05 janvier 2010
Nouvelle fraternité française, dans les Champs-Elysées.
Comme l’Opéra, les Champs-Elysées constituent chez Balzac un lieu privilégié de la représentation sociale. Les femmes se promènent dans les Champs-Elysées, et parfois, comme aujourd’hui, aux Champs-Elysées. N’allez-pas croire qu’elles vendent l’International Herald Tribune sur le trottoir, telles Jean Seaberg dans A bout de souffle. Non, elles sont généralement en calèche, tilbury ou autre escargot.
Lorsqu’elles sont triomphantes, il leur arrive de voir leur ancien amant, à pied, qu’elles peuvent dès lors mépriser à loisir :
“Quant aux affaires personnelles de cet écrivain, elles étaient dans un tel désordre qu’un jour, aux Champs-Elysées, la comtesse Marie vit son ancien adorateur à pied, dans le plus triste équipage, donnant le bras à Florine.
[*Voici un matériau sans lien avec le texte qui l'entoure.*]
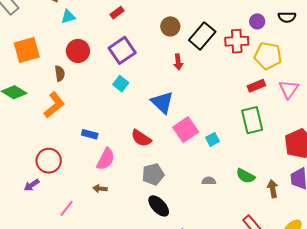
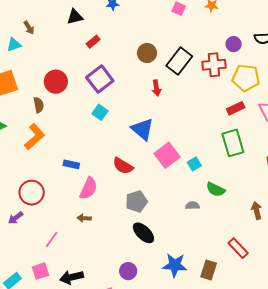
cyan triangle: (68, 17) -> (14, 45), moved
green semicircle: (246, 176) -> (216, 189), moved

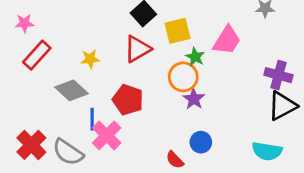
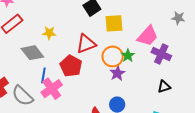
red triangle: (137, 49) -> (86, 44), moved
green star: (195, 57) -> (128, 56), moved
purple cross: (278, 75) -> (161, 54), moved
black triangle: (282, 106) -> (164, 87), moved, size x0.6

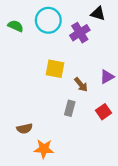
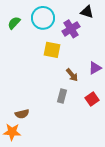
green semicircle: (16, 26) -> (14, 23), turned -72
yellow square: (55, 69) -> (52, 50), moved
orange star: (44, 149) -> (12, 132), moved

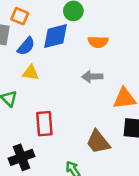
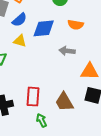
blue diamond: (56, 36) -> (44, 28), moved
red rectangle: (44, 124) -> (33, 97), moved

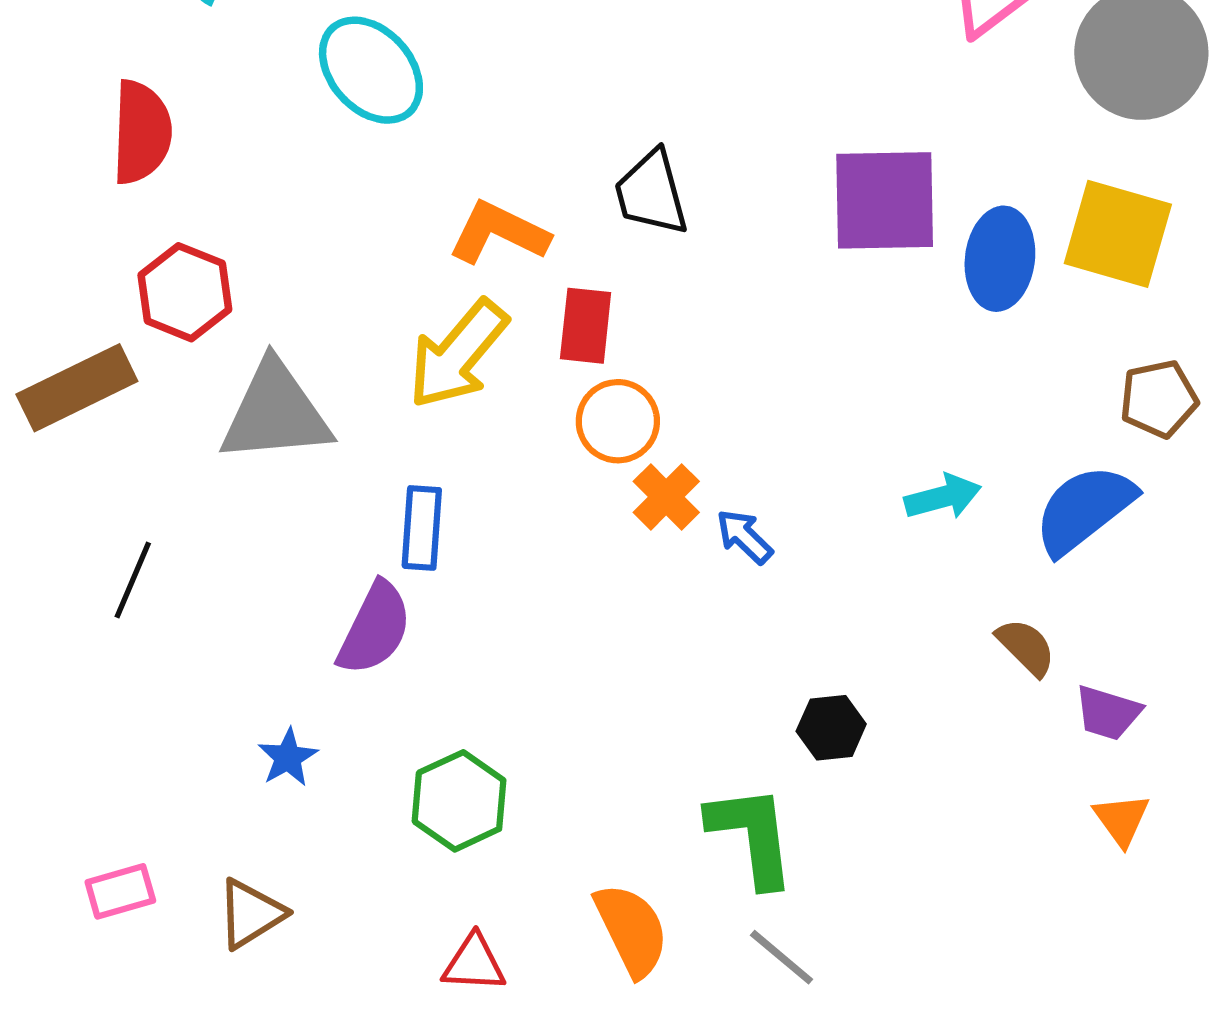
Un homme indifférent est déjà passablement laid aux yeux d’une femme; mais quand elle ne l’aime plus, il paraît horrible, surtout lorsqu’il ressemble à Nathan.” (Une fille d’Eve).
Ce 26 décembre 2009, les Champs-Elysées n’ont rien d’aristocratiques Le petit peuple vient là pour se photographier, tâter du “comme si j’étais” de people, mesurer la distance qui le sépare de ses héros télévisés.
Au moins six cars de CRS entourent le Fouquet’s. Comme je cherche un angle qui me permettrait de les saisir, un agent s’approche de moi. “Monsieur, que filmez-vous ?”. Ma réponse est cinglante “Oh, rien. Je ne fais que photographier une nouvelle institution républicaine”. L’autre “Ah bon ! Mais ne photographiez pas mes collègues”. Et pourquoi pas ?
Devant le restaurant, les badauds font la queue pour lire le menu, pour se délecter de ce luxe qu’ils sont invités à déguster par procuration. “Ah, t’as vu. 300 euros. La vache !….”.
Cinq jours plus tard, le Président de l’Association des Relations publiques du Fouquet’s, qui depuis des années affiche sur les écrans morgue et mépris, présente ses voeux à la Nation et en appelle , de manière inédite, à une nouvelle fraternité française. Nouvelle fraternité française ? C’est nouveau, ça vient de sortir ? Allons, offrons-nous un petit délice pédant. Balzac, Le député d’Arcis, (1847, inachevé) :
“Vous êtes démocrate, alors! dit Achille Pigoult. — Non reprit le candidat. Est-ce être démocrate que de vouloir le développement régulier, légal de nos institutions? Pour moi, le progrès, c’est la fraternité rétablie entre les membres de la grande famille française, et nous ne pouvons pas nous dissimuler que beaucoup de souffrances… A trois heures, Simon Giguet expliquait encore le progrès, et quelques-uns des assistants faisaient entendre des ronflements.”